今日はこういうこともあるだろうと予想していたので、驚きはない。
「ノア様、まだわかりませんの? 悪いのはすべてセアラです」
私はふたりを一瞥しただけで、再び視線を伯爵に向けた。
「それでも、セアラが手元に置きたいものは引き取るのが当然です。例えば、お母上の形見や学園での思い出の品などは、いくら我が家でも用意してあげられませんから。それさえセアラに何も言わず処分するとは、ずいぶん乱暴ではないですか?」
「私も知らないうちに妻と娘が勝手にしたことで……」
「あの娘が偉そうで生意気だからよ」
「セアラの持ち物だって伯爵の財産です。それを知らないうちに処分されるなんて、それこそ大問題ではありませんか。このまま放置なさるのですか?」
「い、いえ……」
「ずっとセアラばかり伯爵令嬢を名乗っていたことだって不公平ですわ」
私は早々に無視することを諦めた。やはり、この女の声は耳障りだ。
「あなたたちが日陰の身だったのはすべて伯爵の責任であって、セアラや母上のせいではありません。……あなたは自分が学園に通えなかったからとセアラの制服を切り裂いたそうですが、学園の入学資格はご存知ですか? 『14歳以上の貴族の子女、あるいはそれに準ずると認められる者』。つまり平民だろうが私生児だろうが貴族の後見人を得れば入学できるということです。実際、各学年に数人はそういう生徒が在籍しています。あなたに後見人を探す労を惜しんだのは伯爵でしょう」
令嬢は私の話を理解しているのかどうかあやしいところだが、続けることにする。
「だいたい、そんなに学園に行きたいなら今からでも入学すればいい。正式な伯爵令嬢になれたのだから簡単なことでしょう」
「私に5つも6つも歳下の人たちの中に入れと仰るの?」
「学ぶのに周囲は関係ないでしょう。どうせ社交界でのあなたの評判は最悪なのだから、それを知らない人たちのほうが良いのでは? もっとも、学園は問題のある生徒を退学にできますから、あなたが卒業できるかはわかりませんが」
この令嬢が学問をしたいわけでないことはわかっている。伯爵が学園に通わせる代わりに雇った家庭教師は、3日と経たずに辞めさせられているのだ。

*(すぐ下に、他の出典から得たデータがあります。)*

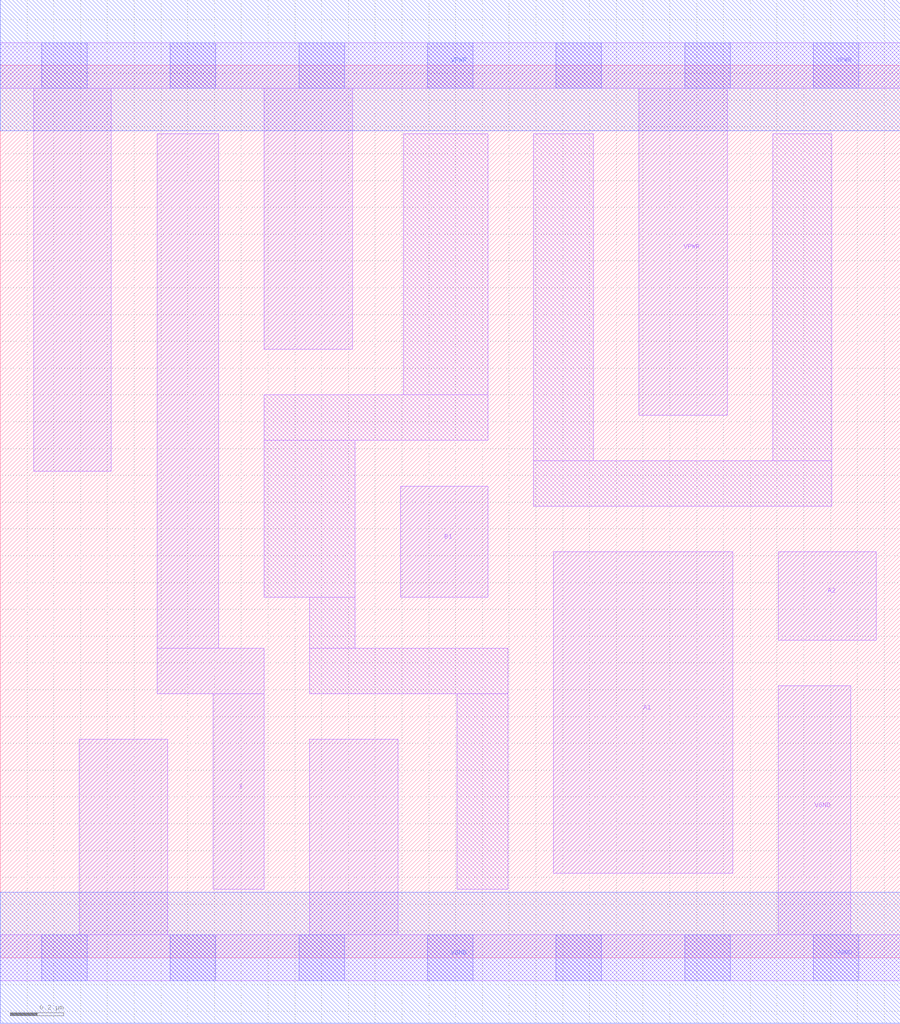
<source format=lef>
# Copyright 2020 The SkyWater PDK Authors
#
# Licensed under the Apache License, Version 2.0 (the "License");
# you may not use this file except in compliance with the License.
# You may obtain a copy of the License at
#
#     https://www.apache.org/licenses/LICENSE-2.0
#
# Unless required by applicable law or agreed to in writing, software
# distributed under the License is distributed on an "AS IS" BASIS,
# WITHOUT WARRANTIES OR CONDITIONS OF ANY KIND, either express or implied.
# See the License for the specific language governing permissions and
# limitations under the License.
#
# SPDX-License-Identifier: Apache-2.0

VERSION 5.7 ;
  NAMESCASESENSITIVE ON ;
  NOWIREEXTENSIONATPIN ON ;
  DIVIDERCHAR "/" ;
  BUSBITCHARS "[]" ;
UNITS
  DATABASE MICRONS 200 ;
END UNITS
MACRO sky130_fd_sc_lp__a21o_2
  CLASS CORE ;
  SOURCE USER ;
  FOREIGN sky130_fd_sc_lp__a21o_2 ;
  ORIGIN  0.000000  0.000000 ;
  SIZE  3.360000 BY  3.330000 ;
  SYMMETRY X Y R90 ;
  SITE unit ;
  PIN A1
    ANTENNAGATEAREA  0.315000 ;
    DIRECTION INPUT ;
    USE SIGNAL ;
    PORT
      LAYER li1 ;
        RECT 2.065000 0.315000 2.735000 1.515000 ;
    END
  END A1
  PIN A2
    ANTENNAGATEAREA  0.315000 ;
    DIRECTION INPUT ;
    USE SIGNAL ;
    PORT
      LAYER li1 ;
        RECT 2.905000 1.185000 3.270000 1.515000 ;
    END
  END A2
  PIN B1
    ANTENNAGATEAREA  0.315000 ;
    DIRECTION INPUT ;
    USE SIGNAL ;
    PORT
      LAYER li1 ;
        RECT 1.495000 1.345000 1.820000 1.760000 ;
    END
  END B1
  PIN X
    ANTENNADIFFAREA  0.588000 ;
    DIRECTION OUTPUT ;
    USE SIGNAL ;
    PORT
      LAYER li1 ;
        RECT 0.585000 0.985000 0.985000 1.155000 ;
        RECT 0.585000 1.155000 0.815000 3.075000 ;
        RECT 0.795000 0.255000 0.985000 0.985000 ;
    END
  END X
  PIN VGND
    DIRECTION INOUT ;
    USE GROUND ;
    PORT
      LAYER li1 ;
        RECT 0.000000 -0.085000 3.360000 0.085000 ;
        RECT 0.295000  0.085000 0.625000 0.815000 ;
        RECT 1.155000  0.085000 1.485000 0.815000 ;
        RECT 2.905000  0.085000 3.175000 1.015000 ;
      LAYER mcon ;
        RECT 0.155000 -0.085000 0.325000 0.085000 ;
        RECT 0.635000 -0.085000 0.805000 0.085000 ;
        RECT 1.115000 -0.085000 1.285000 0.085000 ;
        RECT 1.595000 -0.085000 1.765000 0.085000 ;
        RECT 2.075000 -0.085000 2.245000 0.085000 ;
        RECT 2.555000 -0.085000 2.725000 0.085000 ;
        RECT 3.035000 -0.085000 3.205000 0.085000 ;
      LAYER met1 ;
        RECT 0.000000 -0.245000 3.360000 0.245000 ;
    END
  END VGND
  PIN VPWR
    DIRECTION INOUT ;
    USE POWER ;
    PORT
      LAYER li1 ;
        RECT 0.000000 3.245000 3.360000 3.415000 ;
        RECT 0.125000 1.815000 0.415000 3.245000 ;
        RECT 0.985000 2.270000 1.315000 3.245000 ;
        RECT 2.385000 2.025000 2.715000 3.245000 ;
      LAYER mcon ;
        RECT 0.155000 3.245000 0.325000 3.415000 ;
        RECT 0.635000 3.245000 0.805000 3.415000 ;
        RECT 1.115000 3.245000 1.285000 3.415000 ;
        RECT 1.595000 3.245000 1.765000 3.415000 ;
        RECT 2.075000 3.245000 2.245000 3.415000 ;
        RECT 2.555000 3.245000 2.725000 3.415000 ;
        RECT 3.035000 3.245000 3.205000 3.415000 ;
      LAYER met1 ;
        RECT 0.000000 3.085000 3.360000 3.575000 ;
    END
  END VPWR
  OBS
    LAYER li1 ;
      RECT 0.985000 1.345000 1.325000 1.930000 ;
      RECT 0.985000 1.930000 1.820000 2.100000 ;
      RECT 1.155000 0.985000 1.895000 1.155000 ;
      RECT 1.155000 1.155000 1.325000 1.345000 ;
      RECT 1.505000 2.100000 1.820000 3.075000 ;
      RECT 1.705000 0.255000 1.895000 0.985000 ;
      RECT 1.990000 1.685000 3.105000 1.855000 ;
      RECT 1.990000 1.855000 2.215000 3.075000 ;
      RECT 2.885000 1.855000 3.105000 3.075000 ;
  END
END sky130_fd_sc_lp__a21o_2

</source>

「そもそも、あなたたちの生活はセアラの母上の実家からの援助で成り立っていた。それが不自然なことだったんです。今後は他力本願な考えは捨ててください」
セアラを屋敷から追い出さずに使用人として働かせていたのは、キャンベル家からの援助を今までどおり受け取るため。
だが、セアラではなく異母姉を跡取りとしたことでキャンベル家に援助を打ち切られ、後妻は邪魔なだけの存在となったセアラを追い出すことにした。
ここで普通なら、セアラを金持ちの家に嫁がせてそこから新たな援助を得ることを考えそうなものだが、後妻や異母姉はそうして再びセアラが自分たちより良い暮らしをすることになるかもしれないのが許せなかったに違いない。
本当にくだらない矜持だが、おかげで今セアラは私のもとにいるわけだ。
「私とセアラがこちらに伺うことは2度とありません。失礼します」
その言葉を最後に、私はスウィニー家を後にした。